To achieve an optimistic update in TanStack Query, we utilize the lifecycle callbacks of useMutation:

  1. onMutate: Fires immediately when the mutation starts, before the network request goes out. This is where we update the UI optimistically.
  2. onError: Fires if the network request fails. This is where we roll back the UI.
  3. onSettled: Fires regardless of success or failure. This is where we sync with the server to ensure our data is definitively correct.

Here is the full implementation pattern:

The Code

Javascript
import { useQueryClient, useMutation } from '@tanstack/react-query';

function useToggleTodo() {
  const queryClient = useQueryClient();

  return useMutation({
    // 1. The actual network request
    mutationFn: (todoId) => toggleTodoApi(todoId),

    // 2. onMutate fires before the mutationFn runs
    onMutate: async (todoIdToToggle) => {
      // Stop any outgoing refetches automatically
      // so they don't overwrite our optimistic update immediately.
      await queryClient.cancelQueries({ queryKey: ['todos'] });

      // Snapshot the previous value from the cache
      const previousTodos = queryClient.getQueryData(['todos']);

      // Optimistically update to the new value
      // We use functional state updates to ensure we are working with the latest data
      queryClient.setQueryData(['todos'], (oldTodos) => {
        if (!oldTodos) return;
        
        return oldTodos.map(todo => 
          todo.id === todoIdToToggle
            ? { ...todo, completed: !todo.completed } // toggle the target
            : todo
        );
      });

      // Return a context object with the snapshotted value.
      // This will be passed to onError.
      return { previousTodos };
    },

    // 3. If the mutation fails, use the context returned from onMutate to roll back
    onError: (err, newTodo, context) => {
      // context.previousTodos contains the data we saved in onMutate
      if (context?.previousTodos) {
         queryClient.setQueryData(['todos'], context.previousTodos);
      }
    },

    // 4. Always refetch after error or success
    onSettled: () => {
      // This ensures that even if our optimistic guess was slightly wrong, 
      // or if other things changed on the server, the UI eventually reflects reality.
      queryClient.invalidateQueries({ queryKey: ['todos'] });
    },
  });
}

Breakdown of Key Steps

1. Canceling Queries (onMutate)

await queryClient.cancelQueries({ queryKey: ['todos'] });

This is a crucial, often overlooked step. Imagine the user clicks "toggle," we optimistically update the UI, but a background refetch of the old data happens to finish 50ms later. The UI would flicker back to the old state, then eventually to the new state. Canceling outgoing queries prevents this race condition.

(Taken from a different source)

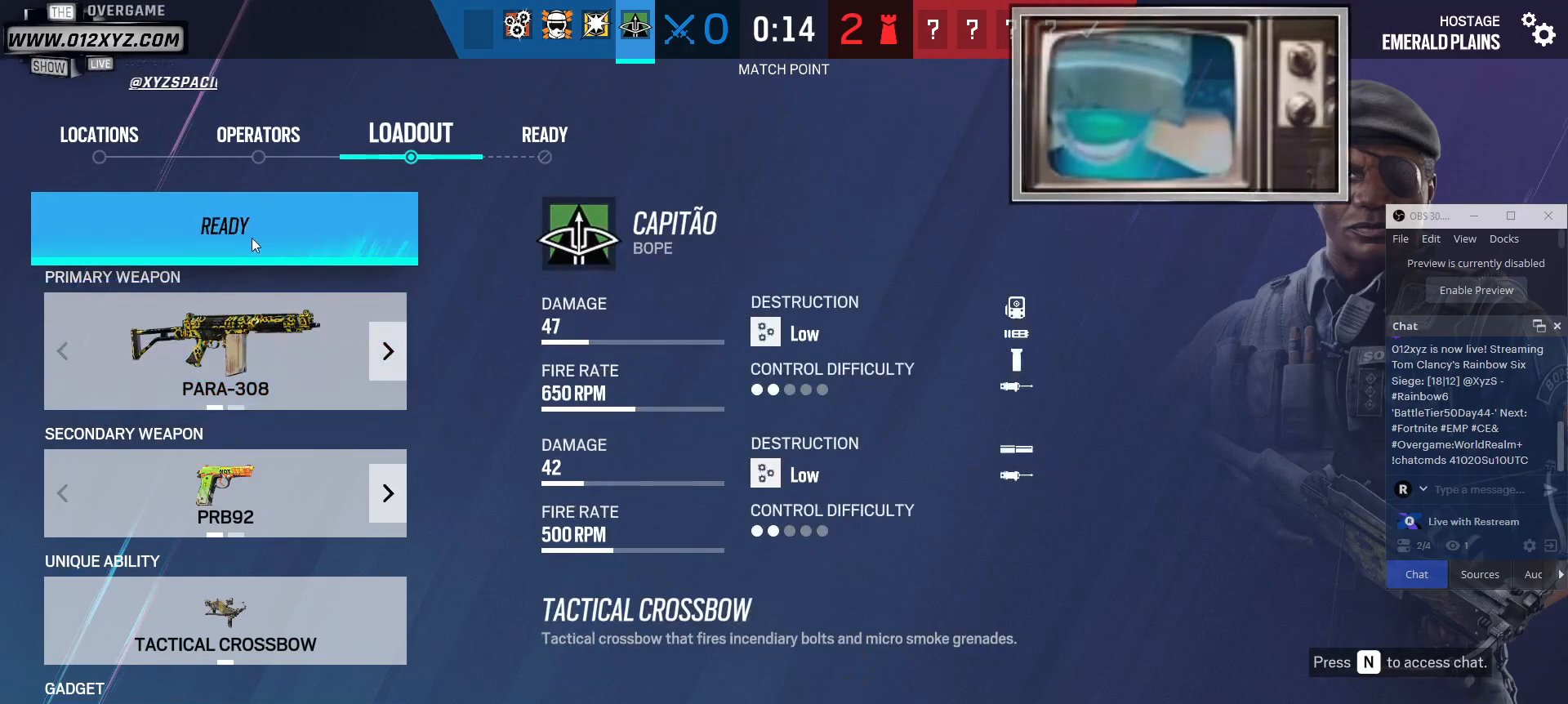
{"keys": [], "mouse": [], "events": []}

2. The Snapshot (onMutate)

const previousTodos = queryClient.getQueryData(['todos']);

Before we mess with the cache, we need to save exactly what it looked like. If the server rejects our change, this is the backup we will restore.

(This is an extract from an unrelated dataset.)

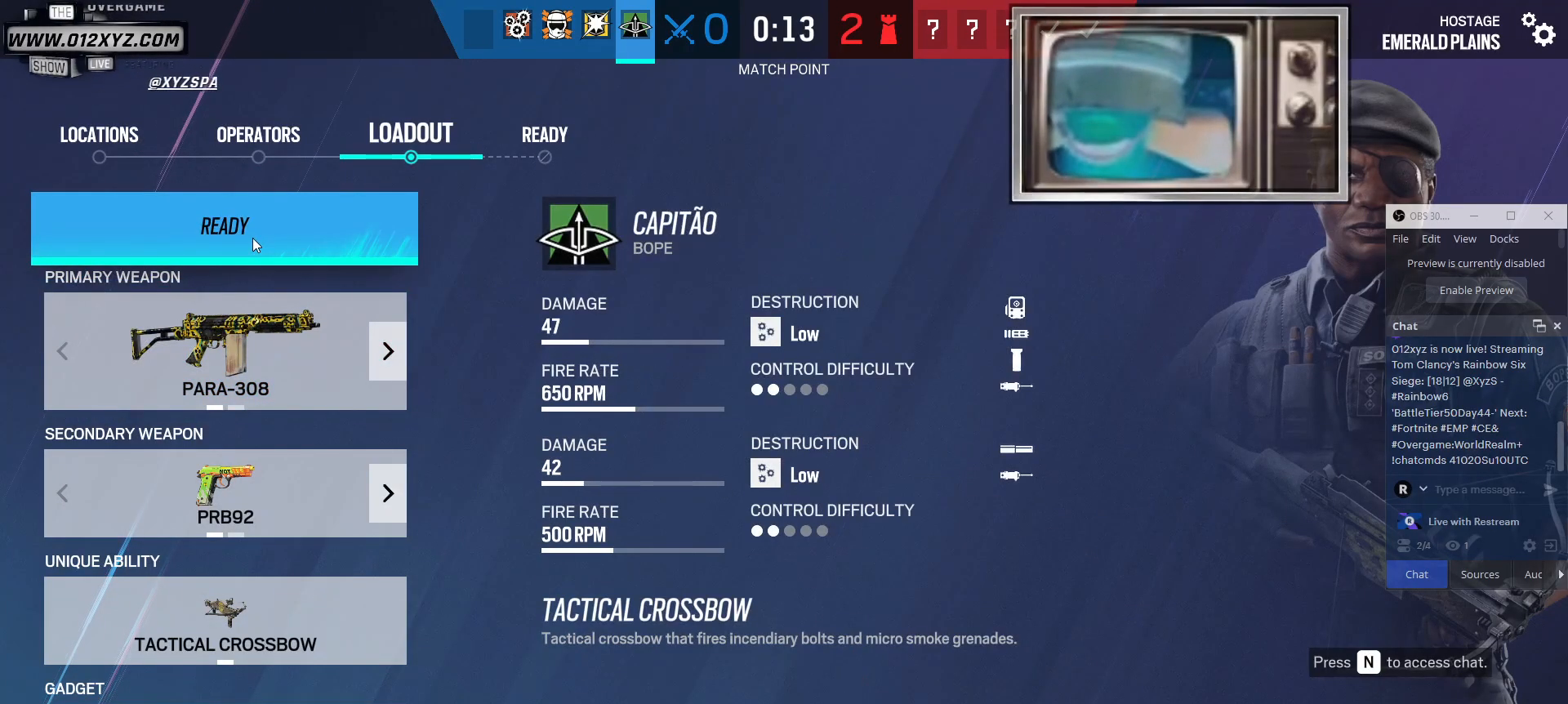
{"keys": [], "mouse": [], "events": []}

3. The Optimistic Set (onMutate)

queryClient.setQueryData(...)

We manually manipulate the React Query cache. We find the item that was clicked and flip its completed status instantly. The React components listening to the ['todos'] query will re-render immediately.

4. The Rollback (onError)

onError: (err, variables, context)

If the API call fails, TanStack Query hands us the context object we returned from onMutate. We take the snapshot (context.previousTodos) and jam it back into the cache using setQueryData. The user sees the UI revert to its original state.

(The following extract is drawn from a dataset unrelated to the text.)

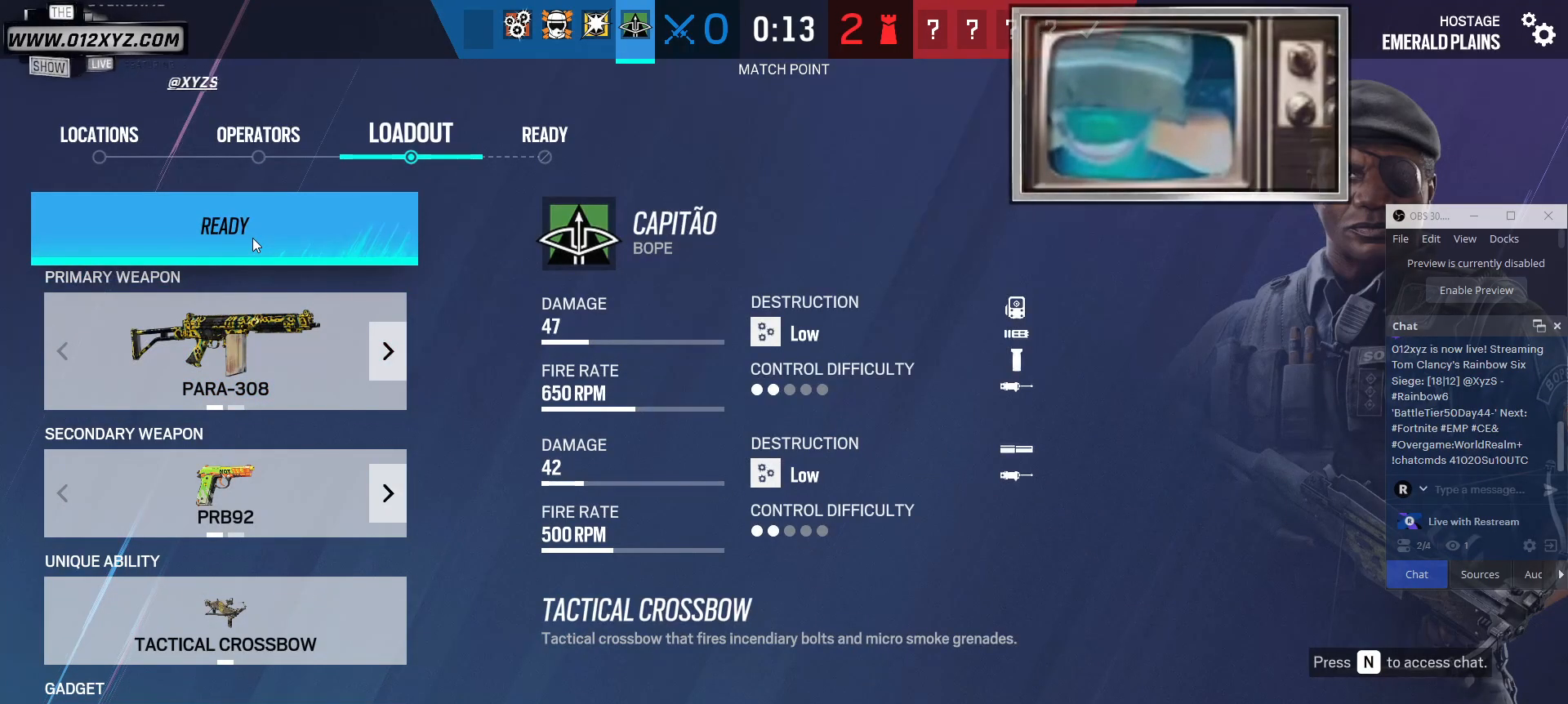
{"keys": [], "mouse": [], "events": [[67, "mouse_left", "down"], [467, "mouse_left", "up"]]}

5. The Final Sync (onSettled)

queryClient.invalidateQueries({ queryKey: ['todos'] });

Whether the optimistic update succeeded or failed, it's best practice to trigger a fresh fetch from the server. This ensures ultimate consistency and catches any side effects the server might have performed that our optimistic update didn't predict.

Conclusion

Optimistic updates are a bit more code upfront, but the payoff in user experience is immense. By using TanStack Query's lifecycle hooks, you can implement complex state management patterns—including cancellation, snapshots, and rollbacks—in a robust and reusable way. Give your users the instant feedback they crave.